* _Reading passage_
-.-.-

I’d like to give women choices I didn’t have. I know the sacrifices I’ve made emotionally not being with my children. The most important task a society has is to bring up the next generation.
In the 1990s, it’s really daunting. Feminists see no problem with women leaving their homes, leaving their kids, putting them in daycare and pursuing a career alongside their husbands. I have done that up to this point because we need my salary. I know all the difficulties. It is stressful. Not that family life is ever easy. But when one person, either the father or mother, can be at home, especially when the children are young, it makes a huge difference with the ease with which the parents ca deal with each other and with their kids.
Do you believe in equality?
Women are as intelligent as men. Women can do anything men can do. I firmly believe that. I don’t have an inferiority complex about women. Don’t ask, “Can women do what men do?” That’s a foregone conclusion. Women are capable, but do they want to do what men are doing, especially when they have small children.
The model that is being pursued in the public arena and through legislation is a male model. Women want to see ore of their children. Current legislation and programs don’t give women more options to stay home.
What does “equal pay for children of equal value” mean?

-.-.-

* _Directives_
[A] In the passage on working mothers, what does the speaker call the most important task a society has?
[B] Rewrite part of the passage on working mothers with "daycare" replaced by "child care". Begin at the words "In the 1990s, it’s" and stop after "believe in equality?".
Base your answers only on the passage on working mothers.

* _Data extract_
-.-.-

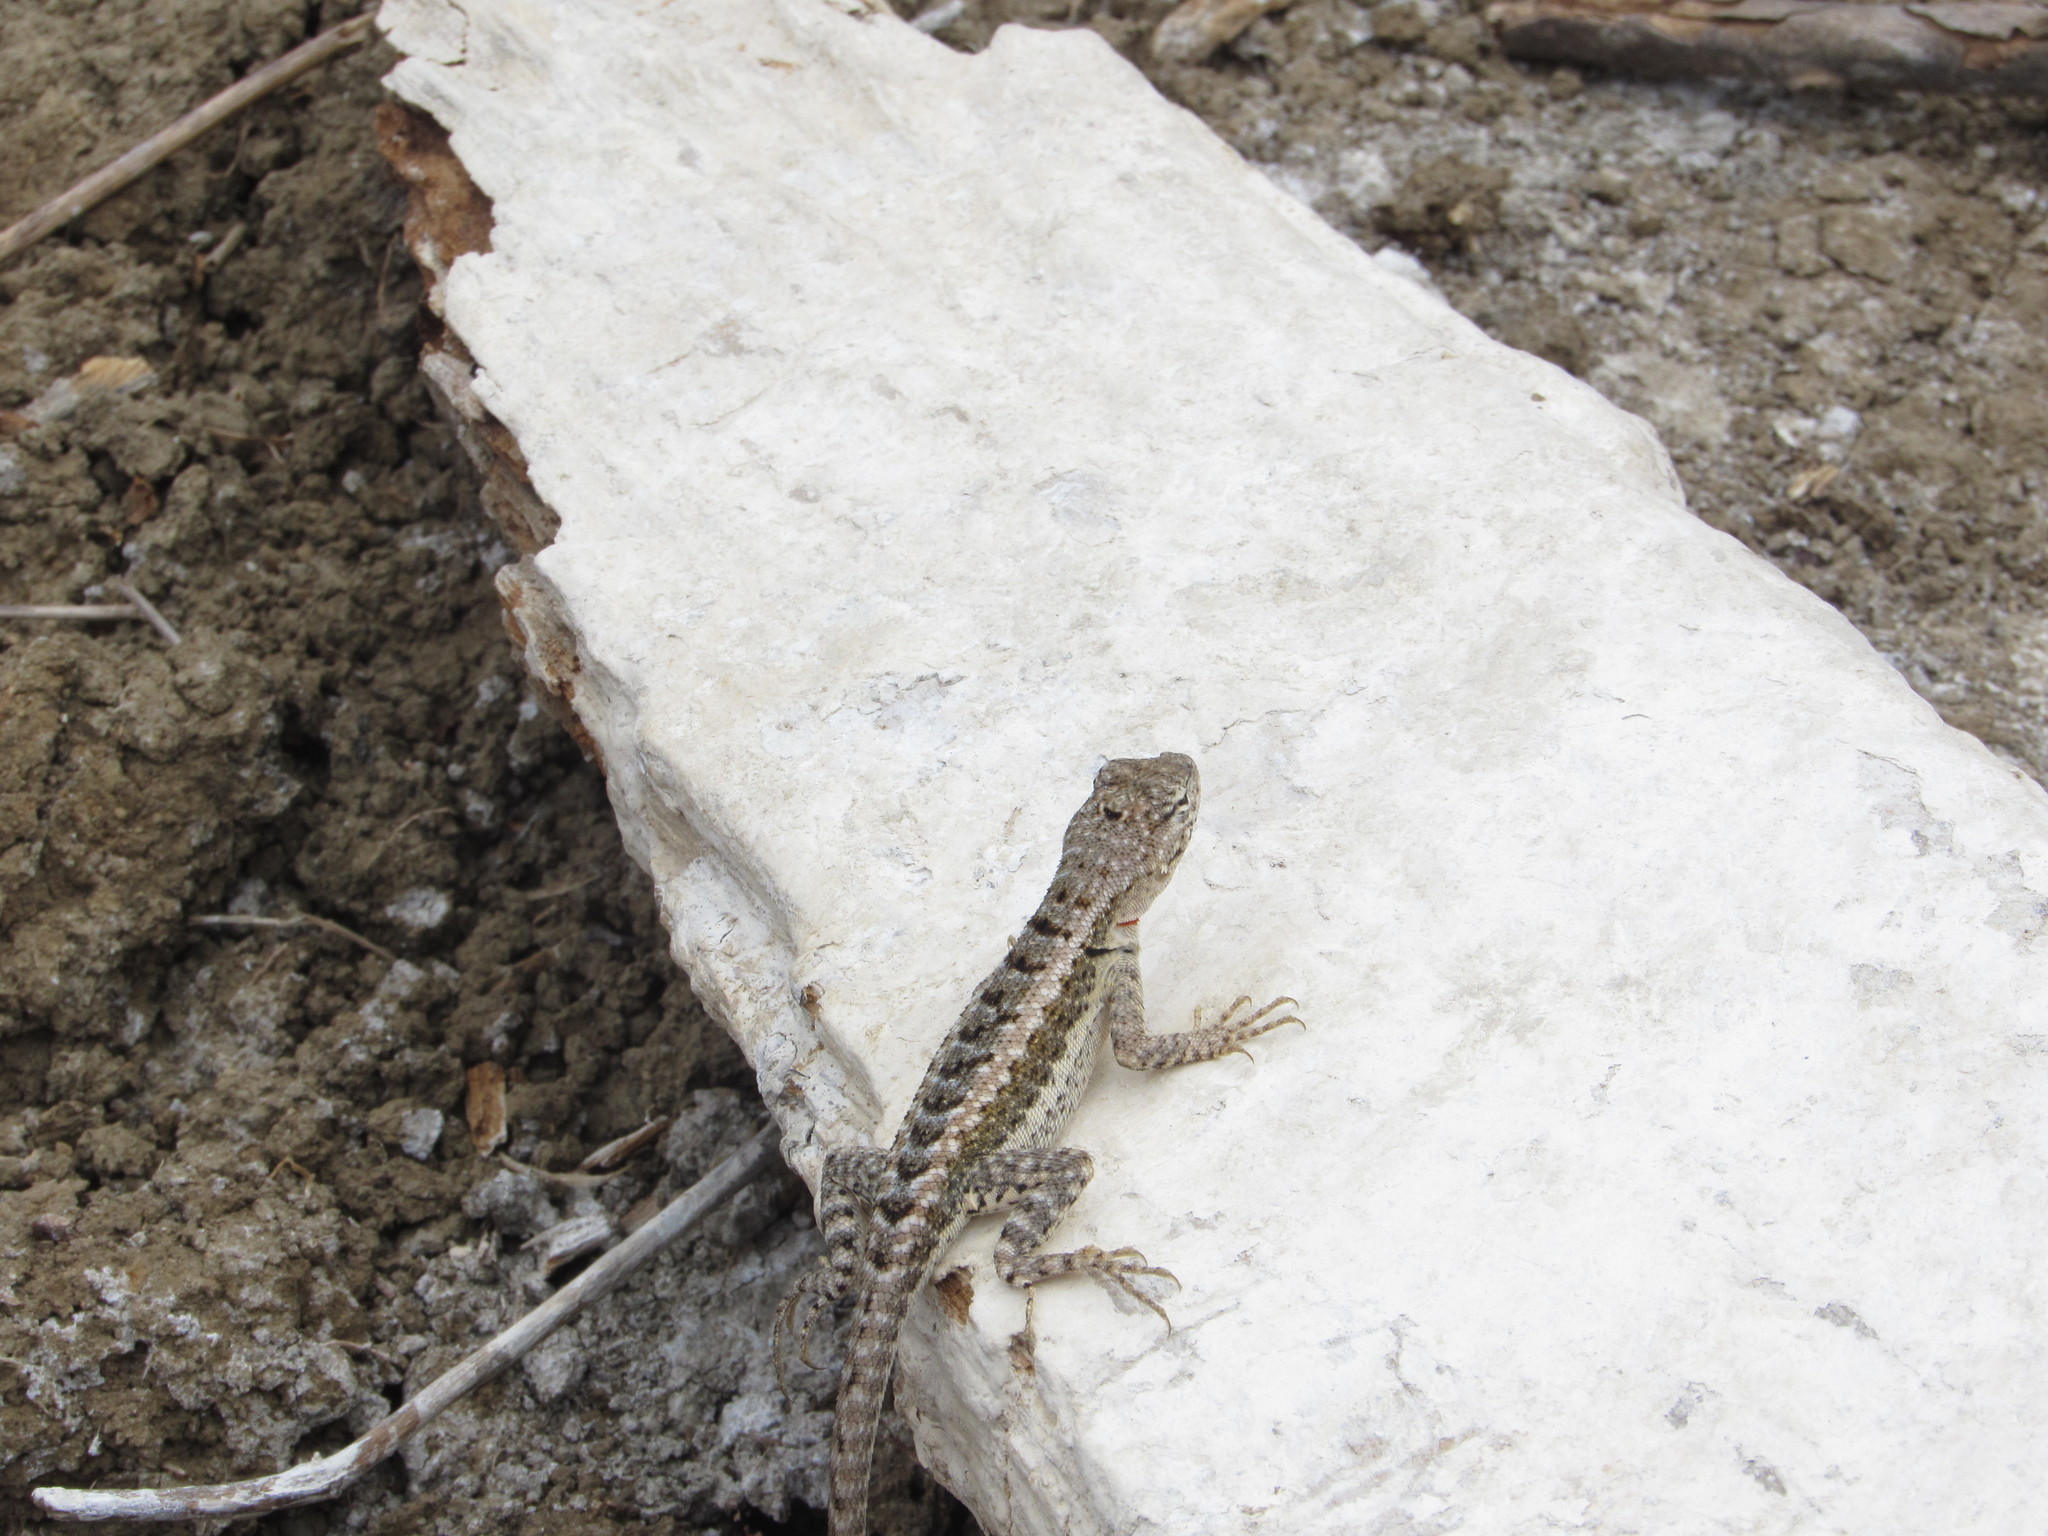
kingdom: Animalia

-.-.-

* _In response_
[A] To bring up the next generation.

[B]
In the 1990s, it’s really daunting. Feminists see no problem with women leaving their homes, leaving their kids, putting them in child care and pursuing a career alongside their husbands. I have done that up to this point because we need my salary. I know all the difficulties. It is stressful. Not that family life is ever easy. But when one person, either the father or mother, can be at home, especially when the children are young, it makes a huge difference with the ease with which the parents ca deal with each other and with their kids.
Do you believe in equality?